Data for this task
-*-*-
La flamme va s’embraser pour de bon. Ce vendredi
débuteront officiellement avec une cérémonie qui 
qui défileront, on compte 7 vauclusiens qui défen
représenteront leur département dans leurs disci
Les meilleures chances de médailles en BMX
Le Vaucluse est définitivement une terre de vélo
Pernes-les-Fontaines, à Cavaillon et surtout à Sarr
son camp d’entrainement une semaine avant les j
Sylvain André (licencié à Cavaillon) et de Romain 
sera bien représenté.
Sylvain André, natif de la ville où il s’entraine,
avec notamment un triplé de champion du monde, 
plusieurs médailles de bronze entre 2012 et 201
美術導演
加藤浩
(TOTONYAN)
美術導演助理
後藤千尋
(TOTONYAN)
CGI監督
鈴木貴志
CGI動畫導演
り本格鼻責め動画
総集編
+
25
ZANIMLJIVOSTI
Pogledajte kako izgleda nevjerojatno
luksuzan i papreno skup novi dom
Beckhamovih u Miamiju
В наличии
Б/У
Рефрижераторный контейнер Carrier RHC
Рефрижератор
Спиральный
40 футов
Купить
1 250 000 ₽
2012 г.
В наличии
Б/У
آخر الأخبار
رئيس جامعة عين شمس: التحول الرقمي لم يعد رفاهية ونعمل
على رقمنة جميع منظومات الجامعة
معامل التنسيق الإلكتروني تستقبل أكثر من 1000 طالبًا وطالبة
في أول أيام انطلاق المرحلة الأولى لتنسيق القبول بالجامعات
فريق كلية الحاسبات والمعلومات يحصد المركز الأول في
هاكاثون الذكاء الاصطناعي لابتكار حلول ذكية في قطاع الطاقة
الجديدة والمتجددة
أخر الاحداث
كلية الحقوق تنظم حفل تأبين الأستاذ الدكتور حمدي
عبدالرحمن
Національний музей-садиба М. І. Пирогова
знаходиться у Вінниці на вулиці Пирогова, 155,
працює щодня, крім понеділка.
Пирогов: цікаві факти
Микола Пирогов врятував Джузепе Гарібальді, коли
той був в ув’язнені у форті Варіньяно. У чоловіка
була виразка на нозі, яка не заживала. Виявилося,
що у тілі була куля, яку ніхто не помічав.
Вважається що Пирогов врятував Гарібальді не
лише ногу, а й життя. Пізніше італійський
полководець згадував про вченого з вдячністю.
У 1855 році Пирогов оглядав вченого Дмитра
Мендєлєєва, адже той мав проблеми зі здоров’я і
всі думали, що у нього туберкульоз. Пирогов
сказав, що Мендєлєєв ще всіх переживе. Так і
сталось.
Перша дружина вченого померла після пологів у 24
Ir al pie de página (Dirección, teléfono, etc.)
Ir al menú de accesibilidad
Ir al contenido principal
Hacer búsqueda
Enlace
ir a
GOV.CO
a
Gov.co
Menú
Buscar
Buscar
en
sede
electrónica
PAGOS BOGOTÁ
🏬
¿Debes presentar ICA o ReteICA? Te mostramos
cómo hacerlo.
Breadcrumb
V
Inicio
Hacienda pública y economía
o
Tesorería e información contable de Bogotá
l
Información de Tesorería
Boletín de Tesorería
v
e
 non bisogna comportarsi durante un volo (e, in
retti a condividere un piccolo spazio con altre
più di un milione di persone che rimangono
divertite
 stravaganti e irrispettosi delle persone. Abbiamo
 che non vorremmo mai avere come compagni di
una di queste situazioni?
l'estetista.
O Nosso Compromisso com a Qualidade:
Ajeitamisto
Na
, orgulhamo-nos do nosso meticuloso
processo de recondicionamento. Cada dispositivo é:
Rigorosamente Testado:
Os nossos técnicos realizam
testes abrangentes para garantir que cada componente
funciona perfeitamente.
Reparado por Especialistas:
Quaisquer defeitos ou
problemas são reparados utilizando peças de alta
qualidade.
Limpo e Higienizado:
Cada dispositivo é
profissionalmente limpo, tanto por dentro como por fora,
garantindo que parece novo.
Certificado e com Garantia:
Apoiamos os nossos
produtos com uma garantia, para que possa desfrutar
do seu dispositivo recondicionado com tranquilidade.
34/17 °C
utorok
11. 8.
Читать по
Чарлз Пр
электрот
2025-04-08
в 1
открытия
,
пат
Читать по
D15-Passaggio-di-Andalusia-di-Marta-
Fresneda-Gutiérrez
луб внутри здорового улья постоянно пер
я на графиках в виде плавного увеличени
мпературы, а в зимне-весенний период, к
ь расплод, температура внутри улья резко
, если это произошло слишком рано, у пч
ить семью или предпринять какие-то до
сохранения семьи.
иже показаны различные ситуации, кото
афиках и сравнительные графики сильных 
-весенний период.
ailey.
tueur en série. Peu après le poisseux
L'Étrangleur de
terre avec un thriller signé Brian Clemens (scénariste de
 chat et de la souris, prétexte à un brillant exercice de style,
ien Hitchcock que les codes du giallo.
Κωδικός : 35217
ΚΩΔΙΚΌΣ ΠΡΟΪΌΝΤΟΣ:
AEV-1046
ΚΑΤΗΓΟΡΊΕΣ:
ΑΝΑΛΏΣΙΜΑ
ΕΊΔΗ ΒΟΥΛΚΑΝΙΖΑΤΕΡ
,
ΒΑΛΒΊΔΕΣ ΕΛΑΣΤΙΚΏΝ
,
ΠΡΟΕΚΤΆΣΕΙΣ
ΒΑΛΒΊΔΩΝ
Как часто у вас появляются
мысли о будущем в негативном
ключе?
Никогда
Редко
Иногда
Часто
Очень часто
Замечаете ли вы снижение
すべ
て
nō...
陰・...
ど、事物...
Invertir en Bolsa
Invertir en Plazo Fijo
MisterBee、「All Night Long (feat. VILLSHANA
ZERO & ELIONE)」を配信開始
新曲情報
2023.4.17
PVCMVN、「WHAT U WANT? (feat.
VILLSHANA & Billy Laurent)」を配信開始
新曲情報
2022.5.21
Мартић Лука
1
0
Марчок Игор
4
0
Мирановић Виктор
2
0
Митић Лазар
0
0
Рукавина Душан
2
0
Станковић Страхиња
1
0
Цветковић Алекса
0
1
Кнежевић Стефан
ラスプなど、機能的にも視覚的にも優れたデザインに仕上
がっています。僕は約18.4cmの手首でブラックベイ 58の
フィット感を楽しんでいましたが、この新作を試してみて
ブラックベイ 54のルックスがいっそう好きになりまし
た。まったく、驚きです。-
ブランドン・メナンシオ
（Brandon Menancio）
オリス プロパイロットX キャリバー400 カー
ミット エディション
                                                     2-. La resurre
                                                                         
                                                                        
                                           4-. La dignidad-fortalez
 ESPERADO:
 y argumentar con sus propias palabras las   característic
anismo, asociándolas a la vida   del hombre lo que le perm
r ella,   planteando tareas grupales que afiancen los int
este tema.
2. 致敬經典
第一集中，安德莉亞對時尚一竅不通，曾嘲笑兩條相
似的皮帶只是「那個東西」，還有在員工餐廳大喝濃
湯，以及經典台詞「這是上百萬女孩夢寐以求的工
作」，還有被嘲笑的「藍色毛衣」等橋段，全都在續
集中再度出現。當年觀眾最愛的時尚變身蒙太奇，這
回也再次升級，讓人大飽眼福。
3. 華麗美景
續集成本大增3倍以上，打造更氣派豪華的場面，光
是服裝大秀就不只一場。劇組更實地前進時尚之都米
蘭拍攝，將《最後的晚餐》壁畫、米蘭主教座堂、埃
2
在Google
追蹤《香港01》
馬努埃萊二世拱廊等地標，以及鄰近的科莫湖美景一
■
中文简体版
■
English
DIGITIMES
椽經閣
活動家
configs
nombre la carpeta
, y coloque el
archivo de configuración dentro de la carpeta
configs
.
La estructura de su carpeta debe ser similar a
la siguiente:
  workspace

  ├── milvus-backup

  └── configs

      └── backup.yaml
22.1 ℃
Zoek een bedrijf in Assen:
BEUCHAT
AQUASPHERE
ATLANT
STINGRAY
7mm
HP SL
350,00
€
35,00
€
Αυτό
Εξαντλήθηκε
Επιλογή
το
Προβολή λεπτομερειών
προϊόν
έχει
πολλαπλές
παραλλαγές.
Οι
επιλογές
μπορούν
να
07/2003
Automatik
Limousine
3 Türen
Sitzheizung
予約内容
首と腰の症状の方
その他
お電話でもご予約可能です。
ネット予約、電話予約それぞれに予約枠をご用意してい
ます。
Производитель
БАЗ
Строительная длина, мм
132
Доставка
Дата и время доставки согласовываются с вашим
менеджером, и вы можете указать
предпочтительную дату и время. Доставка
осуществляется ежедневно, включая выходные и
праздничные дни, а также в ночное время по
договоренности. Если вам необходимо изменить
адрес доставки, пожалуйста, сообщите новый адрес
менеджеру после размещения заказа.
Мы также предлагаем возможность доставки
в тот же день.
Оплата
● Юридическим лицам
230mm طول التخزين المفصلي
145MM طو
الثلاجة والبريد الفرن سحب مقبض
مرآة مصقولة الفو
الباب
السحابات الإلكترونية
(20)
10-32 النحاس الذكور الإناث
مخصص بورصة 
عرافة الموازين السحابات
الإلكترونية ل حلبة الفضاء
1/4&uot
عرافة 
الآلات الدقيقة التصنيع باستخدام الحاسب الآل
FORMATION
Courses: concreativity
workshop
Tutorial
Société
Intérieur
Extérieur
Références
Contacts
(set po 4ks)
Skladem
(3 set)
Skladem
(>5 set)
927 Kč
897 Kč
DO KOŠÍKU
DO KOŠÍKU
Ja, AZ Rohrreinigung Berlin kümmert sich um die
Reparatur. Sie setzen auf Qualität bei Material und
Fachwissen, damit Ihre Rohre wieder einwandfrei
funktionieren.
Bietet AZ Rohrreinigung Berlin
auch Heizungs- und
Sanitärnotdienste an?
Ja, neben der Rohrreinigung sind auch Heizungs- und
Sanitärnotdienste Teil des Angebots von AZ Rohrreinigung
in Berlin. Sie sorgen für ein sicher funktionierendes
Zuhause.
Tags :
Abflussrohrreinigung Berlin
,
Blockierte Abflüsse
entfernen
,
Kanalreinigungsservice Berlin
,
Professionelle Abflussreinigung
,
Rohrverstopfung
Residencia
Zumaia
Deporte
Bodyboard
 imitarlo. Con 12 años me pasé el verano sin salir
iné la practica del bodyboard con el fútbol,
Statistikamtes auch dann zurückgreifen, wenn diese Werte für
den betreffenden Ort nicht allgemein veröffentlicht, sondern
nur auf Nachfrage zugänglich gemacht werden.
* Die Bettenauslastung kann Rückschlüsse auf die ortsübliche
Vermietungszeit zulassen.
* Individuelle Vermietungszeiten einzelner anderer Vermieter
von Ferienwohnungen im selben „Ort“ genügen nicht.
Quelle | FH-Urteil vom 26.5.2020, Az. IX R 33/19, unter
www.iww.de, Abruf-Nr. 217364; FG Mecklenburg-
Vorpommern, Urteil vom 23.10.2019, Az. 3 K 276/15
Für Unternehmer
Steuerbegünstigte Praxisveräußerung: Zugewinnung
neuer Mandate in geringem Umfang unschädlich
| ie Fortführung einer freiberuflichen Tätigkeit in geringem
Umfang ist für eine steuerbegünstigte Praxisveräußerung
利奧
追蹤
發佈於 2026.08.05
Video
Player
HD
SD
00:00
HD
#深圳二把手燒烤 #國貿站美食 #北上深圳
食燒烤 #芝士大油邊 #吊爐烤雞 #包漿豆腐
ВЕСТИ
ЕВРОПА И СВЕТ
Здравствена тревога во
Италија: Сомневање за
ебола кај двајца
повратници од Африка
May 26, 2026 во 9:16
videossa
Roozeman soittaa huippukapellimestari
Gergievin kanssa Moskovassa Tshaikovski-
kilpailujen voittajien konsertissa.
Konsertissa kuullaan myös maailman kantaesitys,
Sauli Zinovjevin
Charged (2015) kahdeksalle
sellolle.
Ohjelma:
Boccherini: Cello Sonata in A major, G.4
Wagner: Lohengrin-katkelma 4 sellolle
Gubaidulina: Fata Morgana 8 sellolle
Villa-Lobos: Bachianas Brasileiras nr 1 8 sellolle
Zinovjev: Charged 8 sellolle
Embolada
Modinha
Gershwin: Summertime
-*-*-
Task directions
Print, word for word, every line from the start of the items through the line that contains "son camp d’entrainement", including that line.

Solution for this task
La flamme va s’embraser pour de bon. Ce vendredi
débuteront officiellement avec une cérémonie qui 
qui défileront, on compte 7 vauclusiens qui défen
représenteront leur département dans leurs disci
Les meilleures chances de médailles en BMX
Le Vaucluse est définitivement une terre de vélo
Pernes-les-Fontaines, à Cavaillon et surtout à Sarr
son camp d’entrainement une semaine avant les j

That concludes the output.